For now, if you have the time, read this week’s cover story on the SCSU elections or the Students For Life legal case against the UTMSU. We’ve been covering these stories since their outbreak, and we’ll be following them closely as they unfold. While there’s always room for improvement, we hope these stories serve as a testament to our commitment to tri-campus coverage.

The political spectrum

There is a tendency to judge the political leanings of a newspaper by its opinion section. When flipping through the weekly issue, a reader who discovers a majority of left-leaning opinions might assume these opinions to be a reflection of the views of the staff who work there. Some of the responses we received in this survey appear to support this notion.

I’d like to offer a slightly different perspective: the opinions offered in our paper are merely a reflection of those who bother to volunteer with us.

I want to assure you that, as a paper that values debate and free speech, we have no intention of producing opinions that prescribe to one ideology or another. We publish those who strive to write us well-written, substantiated arguments.

In total sincerity, I’d highly encourage you to write for our opinion section. If you think there’s an important perspective that’s missing in our paper, consider writing it for us. This is obviously not convenient for everyone, but these sections are comprised of volunteers — anyone who has written for us has put their studies aside to present our readers their opinion.

Resources

Many of you asked for more ‘resource’-related articles in our paper. You wanted to know what events were happening on campus, what courses to take, and as one respondent put so eloquently, how to get a job after graduation (spoiler: we don’t know).

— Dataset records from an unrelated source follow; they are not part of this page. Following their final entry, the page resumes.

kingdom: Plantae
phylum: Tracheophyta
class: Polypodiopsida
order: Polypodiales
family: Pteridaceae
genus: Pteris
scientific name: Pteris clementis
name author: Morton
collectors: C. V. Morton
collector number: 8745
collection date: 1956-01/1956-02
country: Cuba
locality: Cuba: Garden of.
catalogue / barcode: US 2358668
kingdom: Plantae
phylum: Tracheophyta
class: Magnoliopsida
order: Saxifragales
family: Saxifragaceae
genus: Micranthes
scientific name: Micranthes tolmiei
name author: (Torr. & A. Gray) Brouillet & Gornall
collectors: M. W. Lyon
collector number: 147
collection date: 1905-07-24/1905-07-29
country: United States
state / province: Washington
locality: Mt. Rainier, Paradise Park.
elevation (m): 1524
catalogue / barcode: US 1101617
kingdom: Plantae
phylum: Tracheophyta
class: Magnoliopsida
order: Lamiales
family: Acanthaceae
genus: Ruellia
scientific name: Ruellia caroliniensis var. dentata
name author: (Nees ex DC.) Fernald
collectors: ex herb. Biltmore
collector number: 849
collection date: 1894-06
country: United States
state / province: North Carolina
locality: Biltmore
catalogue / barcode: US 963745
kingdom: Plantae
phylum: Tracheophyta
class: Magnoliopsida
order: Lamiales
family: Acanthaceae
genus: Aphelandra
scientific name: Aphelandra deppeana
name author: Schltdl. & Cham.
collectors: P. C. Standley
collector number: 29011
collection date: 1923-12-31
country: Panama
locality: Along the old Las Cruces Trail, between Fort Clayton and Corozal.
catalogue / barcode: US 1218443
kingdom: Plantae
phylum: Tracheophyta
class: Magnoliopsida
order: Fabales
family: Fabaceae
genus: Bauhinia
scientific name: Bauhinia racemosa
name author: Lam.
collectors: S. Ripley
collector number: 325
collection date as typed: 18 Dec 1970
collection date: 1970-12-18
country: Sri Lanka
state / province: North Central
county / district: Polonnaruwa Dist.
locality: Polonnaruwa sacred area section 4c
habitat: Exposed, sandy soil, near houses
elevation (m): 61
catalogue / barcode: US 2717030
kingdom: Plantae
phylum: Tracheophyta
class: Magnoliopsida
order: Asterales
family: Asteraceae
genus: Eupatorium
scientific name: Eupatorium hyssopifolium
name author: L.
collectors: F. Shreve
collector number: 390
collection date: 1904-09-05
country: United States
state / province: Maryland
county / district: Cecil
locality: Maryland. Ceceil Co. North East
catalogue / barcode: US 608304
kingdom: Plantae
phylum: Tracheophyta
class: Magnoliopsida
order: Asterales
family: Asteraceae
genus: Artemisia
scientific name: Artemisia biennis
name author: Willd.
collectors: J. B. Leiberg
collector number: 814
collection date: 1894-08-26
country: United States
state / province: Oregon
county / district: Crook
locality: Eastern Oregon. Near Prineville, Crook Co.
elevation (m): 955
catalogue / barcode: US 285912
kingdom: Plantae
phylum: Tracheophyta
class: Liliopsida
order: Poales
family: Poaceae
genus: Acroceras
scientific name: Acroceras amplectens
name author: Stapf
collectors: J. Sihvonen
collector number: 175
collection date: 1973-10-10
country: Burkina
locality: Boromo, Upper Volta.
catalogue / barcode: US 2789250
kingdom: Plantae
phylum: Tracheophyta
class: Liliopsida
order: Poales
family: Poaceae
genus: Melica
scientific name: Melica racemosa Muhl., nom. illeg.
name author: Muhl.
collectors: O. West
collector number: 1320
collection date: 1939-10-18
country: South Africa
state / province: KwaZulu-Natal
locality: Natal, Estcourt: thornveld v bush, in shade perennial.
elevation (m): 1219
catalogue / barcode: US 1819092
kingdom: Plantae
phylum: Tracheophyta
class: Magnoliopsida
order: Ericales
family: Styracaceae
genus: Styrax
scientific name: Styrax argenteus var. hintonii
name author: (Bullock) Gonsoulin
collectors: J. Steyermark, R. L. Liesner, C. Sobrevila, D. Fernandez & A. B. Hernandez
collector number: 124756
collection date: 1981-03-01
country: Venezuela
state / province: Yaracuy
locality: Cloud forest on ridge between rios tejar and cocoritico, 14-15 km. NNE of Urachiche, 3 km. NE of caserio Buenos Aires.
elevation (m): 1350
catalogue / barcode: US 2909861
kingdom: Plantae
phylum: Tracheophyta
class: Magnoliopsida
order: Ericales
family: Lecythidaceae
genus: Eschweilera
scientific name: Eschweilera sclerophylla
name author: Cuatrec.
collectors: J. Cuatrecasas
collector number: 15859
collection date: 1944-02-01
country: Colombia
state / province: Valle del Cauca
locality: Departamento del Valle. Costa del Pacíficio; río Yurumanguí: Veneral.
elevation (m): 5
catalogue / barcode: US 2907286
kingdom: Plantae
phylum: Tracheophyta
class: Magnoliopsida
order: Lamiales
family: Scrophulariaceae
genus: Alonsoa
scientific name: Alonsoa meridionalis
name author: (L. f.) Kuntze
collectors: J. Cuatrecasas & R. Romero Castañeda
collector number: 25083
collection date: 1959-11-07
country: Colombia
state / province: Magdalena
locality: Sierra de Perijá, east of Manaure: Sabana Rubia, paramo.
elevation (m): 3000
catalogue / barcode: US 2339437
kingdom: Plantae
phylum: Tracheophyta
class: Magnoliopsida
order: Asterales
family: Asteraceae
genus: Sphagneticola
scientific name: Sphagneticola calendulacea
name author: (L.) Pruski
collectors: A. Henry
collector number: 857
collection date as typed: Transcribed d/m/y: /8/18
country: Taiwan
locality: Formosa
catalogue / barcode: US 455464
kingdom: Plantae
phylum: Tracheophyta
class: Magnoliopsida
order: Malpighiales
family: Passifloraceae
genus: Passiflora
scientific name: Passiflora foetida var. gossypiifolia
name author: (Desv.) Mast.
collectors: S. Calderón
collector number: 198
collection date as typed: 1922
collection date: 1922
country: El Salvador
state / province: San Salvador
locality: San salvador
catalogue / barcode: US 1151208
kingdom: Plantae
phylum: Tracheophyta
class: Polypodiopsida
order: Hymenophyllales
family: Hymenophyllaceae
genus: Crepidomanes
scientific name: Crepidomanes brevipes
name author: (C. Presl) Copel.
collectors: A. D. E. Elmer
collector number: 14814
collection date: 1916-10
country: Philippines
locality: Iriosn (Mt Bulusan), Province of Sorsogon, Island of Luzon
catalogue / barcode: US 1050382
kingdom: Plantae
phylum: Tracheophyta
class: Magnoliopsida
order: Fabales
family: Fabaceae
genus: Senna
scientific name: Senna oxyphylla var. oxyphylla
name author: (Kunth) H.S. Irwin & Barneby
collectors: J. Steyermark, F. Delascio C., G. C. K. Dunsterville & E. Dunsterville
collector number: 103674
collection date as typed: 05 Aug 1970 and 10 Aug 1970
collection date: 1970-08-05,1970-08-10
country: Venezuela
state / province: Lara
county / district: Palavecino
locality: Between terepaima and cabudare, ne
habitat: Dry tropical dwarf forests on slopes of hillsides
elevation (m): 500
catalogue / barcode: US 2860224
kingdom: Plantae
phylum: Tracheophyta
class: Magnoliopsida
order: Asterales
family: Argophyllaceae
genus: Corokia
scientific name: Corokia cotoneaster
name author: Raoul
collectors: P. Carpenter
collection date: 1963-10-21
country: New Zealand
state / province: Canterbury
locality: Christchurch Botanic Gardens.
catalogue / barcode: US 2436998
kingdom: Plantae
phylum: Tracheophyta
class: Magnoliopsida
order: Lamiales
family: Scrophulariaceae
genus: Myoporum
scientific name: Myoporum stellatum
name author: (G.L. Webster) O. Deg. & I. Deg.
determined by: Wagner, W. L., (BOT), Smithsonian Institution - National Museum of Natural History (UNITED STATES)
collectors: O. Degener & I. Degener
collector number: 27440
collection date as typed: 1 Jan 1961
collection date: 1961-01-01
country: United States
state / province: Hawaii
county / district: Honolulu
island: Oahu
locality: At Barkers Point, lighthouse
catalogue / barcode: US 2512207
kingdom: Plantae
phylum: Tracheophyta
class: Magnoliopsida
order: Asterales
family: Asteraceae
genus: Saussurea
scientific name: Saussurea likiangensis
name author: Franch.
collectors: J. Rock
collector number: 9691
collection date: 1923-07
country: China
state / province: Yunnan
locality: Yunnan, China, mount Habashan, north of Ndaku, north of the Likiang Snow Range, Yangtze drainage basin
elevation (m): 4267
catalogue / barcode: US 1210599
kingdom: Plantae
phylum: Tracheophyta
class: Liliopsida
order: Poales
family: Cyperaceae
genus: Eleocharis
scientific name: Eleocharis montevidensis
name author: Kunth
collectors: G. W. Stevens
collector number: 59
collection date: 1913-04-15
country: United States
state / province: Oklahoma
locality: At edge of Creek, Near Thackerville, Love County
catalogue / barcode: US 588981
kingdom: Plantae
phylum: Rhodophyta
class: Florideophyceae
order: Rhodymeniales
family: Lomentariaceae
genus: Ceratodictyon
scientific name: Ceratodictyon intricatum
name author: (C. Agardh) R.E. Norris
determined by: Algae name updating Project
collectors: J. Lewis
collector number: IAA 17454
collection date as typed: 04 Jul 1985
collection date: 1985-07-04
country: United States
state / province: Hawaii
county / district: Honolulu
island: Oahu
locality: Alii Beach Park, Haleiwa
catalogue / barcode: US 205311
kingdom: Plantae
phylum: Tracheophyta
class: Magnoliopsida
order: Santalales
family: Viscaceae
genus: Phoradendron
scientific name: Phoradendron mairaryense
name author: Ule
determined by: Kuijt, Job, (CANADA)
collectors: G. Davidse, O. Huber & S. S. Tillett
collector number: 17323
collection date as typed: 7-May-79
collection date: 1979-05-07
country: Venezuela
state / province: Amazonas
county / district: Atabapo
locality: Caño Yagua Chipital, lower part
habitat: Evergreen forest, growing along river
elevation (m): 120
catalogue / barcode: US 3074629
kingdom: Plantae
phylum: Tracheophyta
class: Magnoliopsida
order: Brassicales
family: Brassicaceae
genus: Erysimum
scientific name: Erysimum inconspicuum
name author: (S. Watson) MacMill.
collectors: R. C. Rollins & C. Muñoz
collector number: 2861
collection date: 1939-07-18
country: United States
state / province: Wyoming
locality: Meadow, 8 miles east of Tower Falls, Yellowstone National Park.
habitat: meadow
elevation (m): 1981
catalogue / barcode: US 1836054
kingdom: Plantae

We can do this. If you’re reading the print version of this article, look below. On a weekly basis, we’ve been posting a listing of weekly events happening around town. As we’ve been doing since the beginning of the year, we’ll continue writing explainers and breakdowns in our News section. I’d suggest flipping to page 7, where our Deputy News Editor explains the function of Governing Council in light of its upcoming elections.

“Less poor humour”

To the respondent who wrote this: we hear you, loud and clear.